Some of us Americans are comfortable with the prospect of living under an authoritarian, white-nationalist regime. I can imagine how grateful they are for the opportunity. Others of us are not so enamored of the idea.

But who knows? There could be reason for optimism. Take one example: Maybe under Trump the middle class will rise to its former glory days. Maybe all those shuttered factories in the rust belt will spontaneously rev to life. Workers (non-union, of course) will enjoy a wage high enough that families can once again be single-earner households. Dad will truck off to the plant while mom cooks a nice hot breakfast for the kids before she drives them to their excellent charter school. Wouldn’t that be great?

Today, we can only predict how a Trump presidency will play out. But the anomaly that was the past campaign and election doesn’t bode well for the country and the world, let alone for those who championed him.

Yet someday, no matter how bad things get over the next four years, someone undoubtedly will “thank God” that Donald Trump was president. Because under Hillary Clinton, just like under Al Gore, things would have been so much, much, much worse. For the believers, it could not be otherwise.

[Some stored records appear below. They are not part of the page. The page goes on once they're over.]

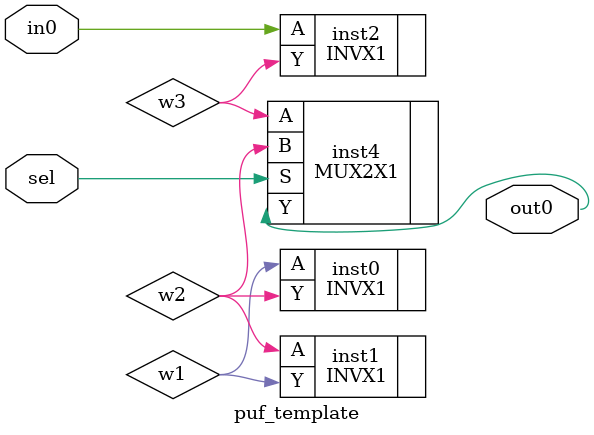
<source format=v>


// Verification Directory fv/mel_puf 

module puf_template(in0, sel, out0);

input in0, sel;
output out0;
wire in0, sel;
wire out0;
wire w1,w2,w3;

INVX1 inst0 ( .A(w1), .Y(w2) );
INVX1 inst1 ( .A(w2), .Y(w1) );
INVX1 inst2 ( .A(in0), .Y(w3) );
MUX2X1 inst4 ( .A(w3), .B(w2), .S(sel), .Y(out0) );

endmodule
</source>
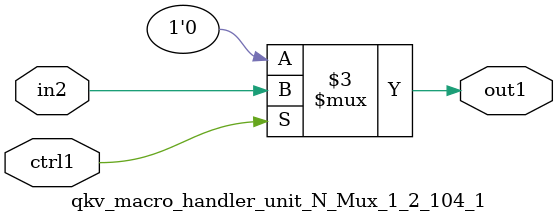
<source format=v>

`timescale 1ps / 1ps


module qkv_macro_handler_unit_N_Mux_1_2_104_1( in2, ctrl1, out1 );

    input in2;
    input ctrl1;
    output out1;
    reg out1;

    
    // rtl_process:qkv_macro_handler_unit_N_Mux_1_2_104_1/qkv_macro_handler_unit_N_Mux_1_2_104_1_thread_1
    always @*
      begin : qkv_macro_handler_unit_N_Mux_1_2_104_1_thread_1
        case (ctrl1) 
          1'b1: 
            begin
              out1 = in2;
            end
          default: 
            begin
              out1 = 1'b0;
            end
        endcase
      end

endmodule



</source>
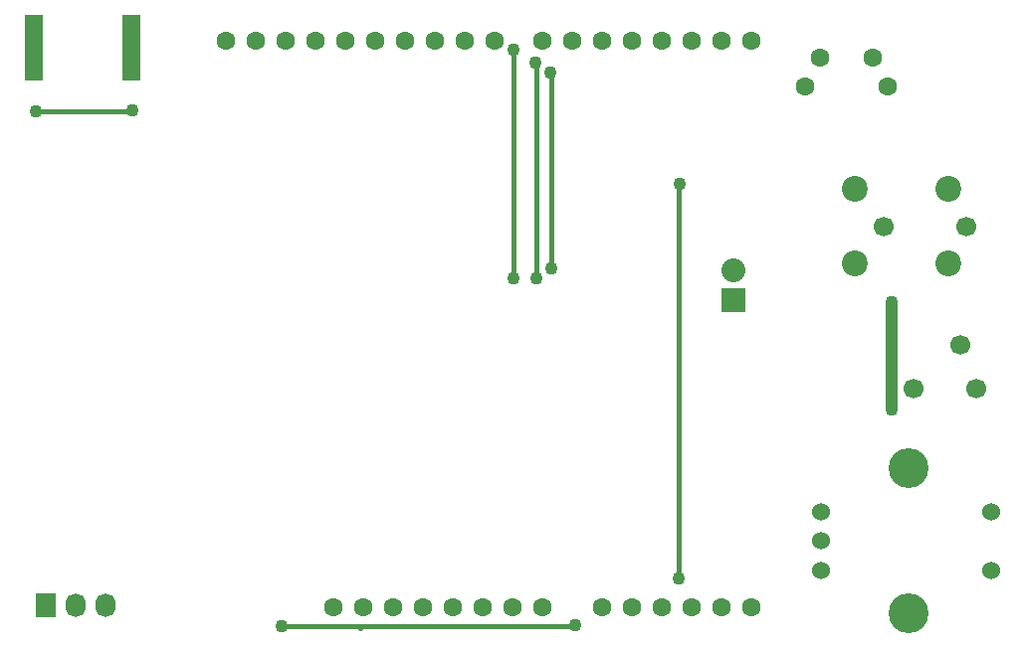
<source format=gbr>
G04 #@! TF.FileFunction,Copper,L2,Bot,Signal*
%FSLAX46Y46*%
G04 Gerber Fmt 4.6, Leading zero omitted, Abs format (unit mm)*
G04 Created by KiCad (PCBNEW 4.0.2+dfsg1-stable) date Mo 16 Jul 2018 11:21:53 CEST*
%MOMM*%
G01*
G04 APERTURE LIST*
%ADD10C,0.100000*%
%ADD11R,1.650000X5.600000*%
%ADD12C,1.600000*%
%ADD13C,3.400000*%
%ADD14C,1.524000*%
%ADD15C,1.700000*%
%ADD16C,2.200000*%
%ADD17R,1.727200X2.032000*%
%ADD18O,1.727200X2.032000*%
%ADD19R,2.032000X2.032000*%
%ADD20O,2.032000X2.032000*%
%ADD21C,1.100000*%
%ADD22C,0.400000*%
%ADD23C,1.000000*%
G04 APERTURE END LIST*
D10*
D11*
X65425000Y-79800000D03*
X57175000Y-79800000D03*
D12*
X105500000Y-127460000D03*
X108040000Y-127460000D03*
X110580000Y-127460000D03*
X113120000Y-127460000D03*
X115660000Y-127460000D03*
X118200000Y-127460000D03*
X82640000Y-127460000D03*
X85180000Y-127460000D03*
X87720000Y-127460000D03*
X90260000Y-127460000D03*
X92800000Y-127460000D03*
X95340000Y-127460000D03*
X97880000Y-127460000D03*
X100420000Y-127460000D03*
X100420000Y-79200000D03*
X102960000Y-79200000D03*
X105500000Y-79200000D03*
X108040000Y-79200000D03*
X110580000Y-79200000D03*
X113120000Y-79200000D03*
X115660000Y-79200000D03*
X73496000Y-79200000D03*
X76036000Y-79200000D03*
X78576000Y-79200000D03*
X81116000Y-79200000D03*
X83656000Y-79200000D03*
X86196000Y-79200000D03*
X88736000Y-79200000D03*
X91276000Y-79200000D03*
X93816000Y-79200000D03*
X96356000Y-79200000D03*
X118200000Y-79200000D03*
D13*
X131600000Y-128000000D03*
X131600000Y-115600000D03*
D14*
X138600000Y-119300000D03*
X124100000Y-124300000D03*
X138600000Y-124300000D03*
X124100000Y-121800000D03*
X124100000Y-119300000D03*
D15*
X129500000Y-95000000D03*
X136500000Y-95000000D03*
D16*
X127000000Y-98200000D03*
X127000000Y-91800000D03*
X135000000Y-91800000D03*
X135000000Y-98200000D03*
D15*
X132000000Y-108850000D03*
X136000000Y-105150000D03*
X137300000Y-108850000D03*
D12*
X122800000Y-83100000D03*
X129800000Y-83100000D03*
X128550000Y-80600000D03*
X124050000Y-80600000D03*
D17*
X58200000Y-127300000D03*
D18*
X60740000Y-127300000D03*
X63280000Y-127300000D03*
D19*
X116700000Y-101300000D03*
D20*
X116700000Y-98760000D03*
D21*
X57300000Y-85200000D03*
X65500000Y-85100000D03*
X130100000Y-110600000D03*
X130100000Y-101500000D03*
X78200000Y-129100000D03*
X103200000Y-129000000D03*
X112100000Y-91400000D03*
X112000000Y-125000000D03*
X101200000Y-98600000D03*
X101100000Y-81900000D03*
X99800000Y-81100000D03*
X99900000Y-99400000D03*
X98000000Y-80000000D03*
X98000000Y-99400000D03*
D22*
X65400000Y-85200000D02*
X57300000Y-85200000D01*
X65500000Y-85100000D02*
X65400000Y-85200000D01*
D23*
X130100000Y-110600000D02*
X130100000Y-101500000D01*
D22*
X78200000Y-129100000D02*
X84900000Y-129100000D01*
X84900000Y-129100000D02*
X84900000Y-129200000D01*
X84900000Y-129200000D02*
X84900000Y-129100000D01*
X103100000Y-129100000D02*
X84900000Y-129100000D01*
X103200000Y-129000000D02*
X103100000Y-129100000D01*
X112000000Y-91500000D02*
X112000000Y-125000000D01*
X112100000Y-91400000D02*
X112000000Y-91500000D01*
X112000000Y-91650000D02*
X112000000Y-125000000D01*
X112000000Y-91725000D02*
X112000000Y-91650000D01*
X101200000Y-91700000D02*
X101200000Y-98600000D01*
X101200000Y-82000000D02*
X101200000Y-91700000D01*
X101100000Y-81900000D02*
X101200000Y-82000000D01*
X99900000Y-96800000D02*
X99900000Y-99400000D01*
X99800000Y-81100000D02*
X99900000Y-81200000D01*
X99900000Y-81200000D02*
X99900000Y-96800000D01*
X98000000Y-96900000D02*
X98000000Y-99400000D01*
X98000000Y-80000000D02*
X98000000Y-95700000D01*
X98000000Y-95700000D02*
X98000000Y-96900000D01*
M02*

</source>
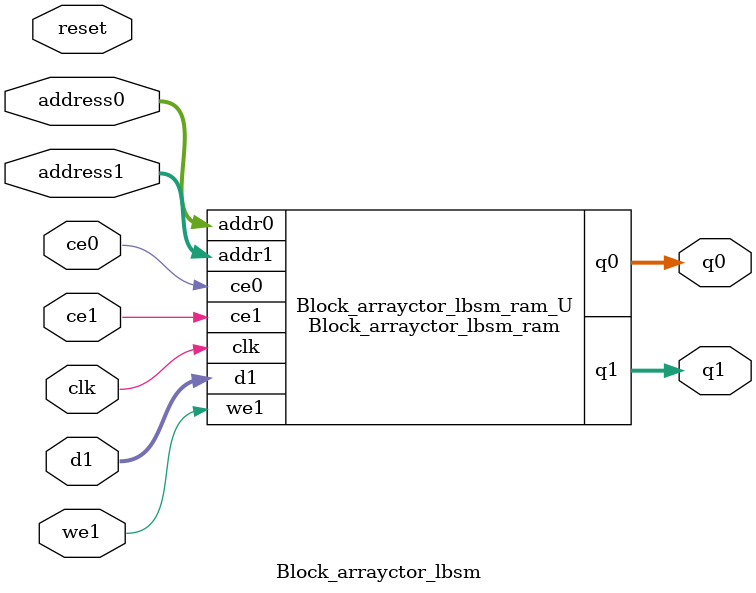
<source format=v>
`timescale 1 ns / 1 ps
module Block_arrayctor_lbsm_ram (addr0, ce0, q0, addr1, ce1, d1, we1, q1,  clk);

parameter DWIDTH = 5;
parameter AWIDTH = 7;
parameter MEM_SIZE = 82;

input[AWIDTH-1:0] addr0;
input ce0;
output reg[DWIDTH-1:0] q0;
input[AWIDTH-1:0] addr1;
input ce1;
input[DWIDTH-1:0] d1;
input we1;
output reg[DWIDTH-1:0] q1;
input clk;

(* ram_style = "distributed" *)reg [DWIDTH-1:0] ram[0:MEM_SIZE-1];




always @(posedge clk)  
begin 
    if (ce0) begin
        q0 <= ram[addr0];
    end
end


always @(posedge clk)  
begin 
    if (ce1) begin
        if (we1) 
            ram[addr1] <= d1; 
        q1 <= ram[addr1];
    end
end


endmodule

`timescale 1 ns / 1 ps
module Block_arrayctor_lbsm(
    reset,
    clk,
    address0,
    ce0,
    q0,
    address1,
    ce1,
    we1,
    d1,
    q1);

parameter DataWidth = 32'd5;
parameter AddressRange = 32'd82;
parameter AddressWidth = 32'd7;
input reset;
input clk;
input[AddressWidth - 1:0] address0;
input ce0;
output[DataWidth - 1:0] q0;
input[AddressWidth - 1:0] address1;
input ce1;
input we1;
input[DataWidth - 1:0] d1;
output[DataWidth - 1:0] q1;



Block_arrayctor_lbsm_ram Block_arrayctor_lbsm_ram_U(
    .clk( clk ),
    .addr0( address0 ),
    .ce0( ce0 ),
    .q0( q0 ),
    .addr1( address1 ),
    .ce1( ce1 ),
    .we1( we1 ),
    .d1( d1 ),
    .q1( q1 ));

endmodule


</source>
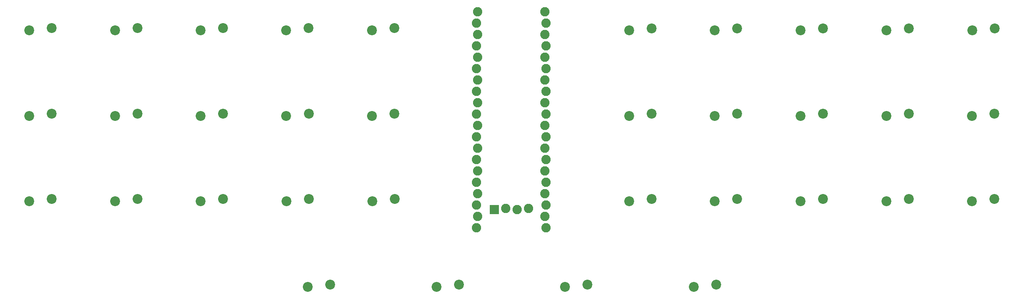
<source format=gbs>
G04 #@! TF.GenerationSoftware,KiCad,Pcbnew,6.0.7*
G04 #@! TF.CreationDate,2022-09-06T10:42:03+02:00*
G04 #@! TF.ProjectId,box_o_alps,626f785f-6f5f-4616-9c70-732e6b696361,rev?*
G04 #@! TF.SameCoordinates,Original*
G04 #@! TF.FileFunction,Soldermask,Bot*
G04 #@! TF.FilePolarity,Negative*
%FSLAX46Y46*%
G04 Gerber Fmt 4.6, Leading zero omitted, Abs format (unit mm)*
G04 Created by KiCad (PCBNEW 6.0.7) date 2022-09-06 10:42:03*
%MOMM*%
%LPD*%
G01*
G04 APERTURE LIST*
G04 Aperture macros list*
%AMRoundRect*
0 Rectangle with rounded corners*
0 $1 Rounding radius*
0 $2 $3 $4 $5 $6 $7 $8 $9 X,Y pos of 4 corners*
0 Add a 4 corners polygon primitive as box body*
4,1,4,$2,$3,$4,$5,$6,$7,$8,$9,$2,$3,0*
0 Add four circle primitives for the rounded corners*
1,1,$1+$1,$2,$3*
1,1,$1+$1,$4,$5*
1,1,$1+$1,$6,$7*
1,1,$1+$1,$8,$9*
0 Add four rect primitives between the rounded corners*
20,1,$1+$1,$2,$3,$4,$5,0*
20,1,$1+$1,$4,$5,$6,$7,0*
20,1,$1+$1,$6,$7,$8,$9,0*
20,1,$1+$1,$8,$9,$2,$3,0*%
G04 Aperture macros list end*
%ADD10C,2.200000*%
%ADD11C,2.082800*%
%ADD12RoundRect,0.101600X0.939800X-0.939800X0.939800X0.939800X-0.939800X0.939800X-0.939800X-0.939800X0*%
G04 APERTURE END LIST*
D10*
X167725000Y-66570000D03*
X162725000Y-67070000D03*
X72280000Y-66600000D03*
X67280000Y-67100000D03*
X53160000Y-28400000D03*
X48160000Y-28900000D03*
X53180000Y-66600000D03*
X48180000Y-67100000D03*
X34080000Y-47501250D03*
X29080000Y-48001250D03*
X53167500Y-47501250D03*
X48167500Y-48001250D03*
X91320000Y-28400000D03*
X86320000Y-28900000D03*
X181837500Y-28925000D03*
X186837500Y-28425000D03*
X181832500Y-48015000D03*
X186832500Y-47515000D03*
X186832500Y-66570000D03*
X181832500Y-67070000D03*
X110430000Y-47501250D03*
X105430000Y-48001250D03*
X110400000Y-28400000D03*
X105400000Y-28900000D03*
X72240000Y-28400000D03*
X67240000Y-28900000D03*
X162725000Y-28925000D03*
X167725000Y-28425000D03*
X162725000Y-48015000D03*
X167725000Y-47515000D03*
X110480000Y-66605000D03*
X105480000Y-67105000D03*
X200940000Y-48015000D03*
X205940000Y-47515000D03*
X72255000Y-47501250D03*
X67255000Y-48001250D03*
X244155000Y-66570000D03*
X239155000Y-67070000D03*
X239155000Y-48015000D03*
X244155000Y-47515000D03*
X239175000Y-28925000D03*
X244175000Y-28425000D03*
X34080000Y-28400000D03*
X29080000Y-28900000D03*
X205940000Y-66570000D03*
X200940000Y-67070000D03*
D11*
X129007000Y-24700000D03*
X128753000Y-27240000D03*
X129007000Y-29780000D03*
X128753000Y-32320000D03*
X129007000Y-34860000D03*
X128753000Y-37400000D03*
X129007000Y-39940000D03*
X128753000Y-42480000D03*
X129007000Y-45020000D03*
X128753000Y-47560000D03*
X129007000Y-50100000D03*
X128753000Y-52640000D03*
X129007000Y-55180000D03*
X128753000Y-57720000D03*
X129007000Y-60260000D03*
X128753000Y-62800000D03*
X129007000Y-65340000D03*
X128753000Y-67880000D03*
X129007000Y-70420000D03*
X128753000Y-72960000D03*
X144247000Y-72960000D03*
X143993000Y-70420000D03*
X144247000Y-67880000D03*
X143993000Y-65340000D03*
X144247000Y-62800000D03*
X143993000Y-60260000D03*
X144247000Y-57720000D03*
X143993000Y-55180000D03*
X144247000Y-52640000D03*
X143993000Y-50100000D03*
X144247000Y-47560000D03*
X143993000Y-45020000D03*
X144247000Y-42480000D03*
X143993000Y-39940000D03*
X144247000Y-37400000D03*
X143993000Y-34860000D03*
X144247000Y-32320000D03*
X143993000Y-29780000D03*
X144247000Y-27240000D03*
X143993000Y-24700000D03*
D12*
X132690000Y-68977000D03*
D11*
X135230000Y-68723000D03*
X137770000Y-68977000D03*
X140310000Y-68723000D03*
D10*
X220062500Y-28925000D03*
X225062500Y-28425000D03*
X220047500Y-48015000D03*
X225047500Y-47515000D03*
X91125000Y-86225000D03*
X96125000Y-85725000D03*
X177115000Y-86225000D03*
X182115000Y-85725000D03*
X34080000Y-66600000D03*
X29080000Y-67100000D03*
X225047500Y-66570000D03*
X220047500Y-67070000D03*
X91342500Y-47501250D03*
X86342500Y-48001250D03*
X91380000Y-66600000D03*
X86380000Y-67100000D03*
X200950000Y-28925000D03*
X205950000Y-28425000D03*
X148451666Y-86225000D03*
X153451666Y-85725000D03*
X119788333Y-86225000D03*
X124788333Y-85725000D03*
M02*

</source>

Happy Thanksgiving, everyone.

(For the record, I supported Bernie Sanders in the primaries, but voted for Clinton in opposition to Trump. I would have preferred another Democratic candidate. Clinton’s sense of entitlement to the presidency and her close association with Wall Street were off-putting for me. However, she has suffered years of assault by the right-wing propaganda machine, and I don’t think she deserves the reputation the right has assigned to her.)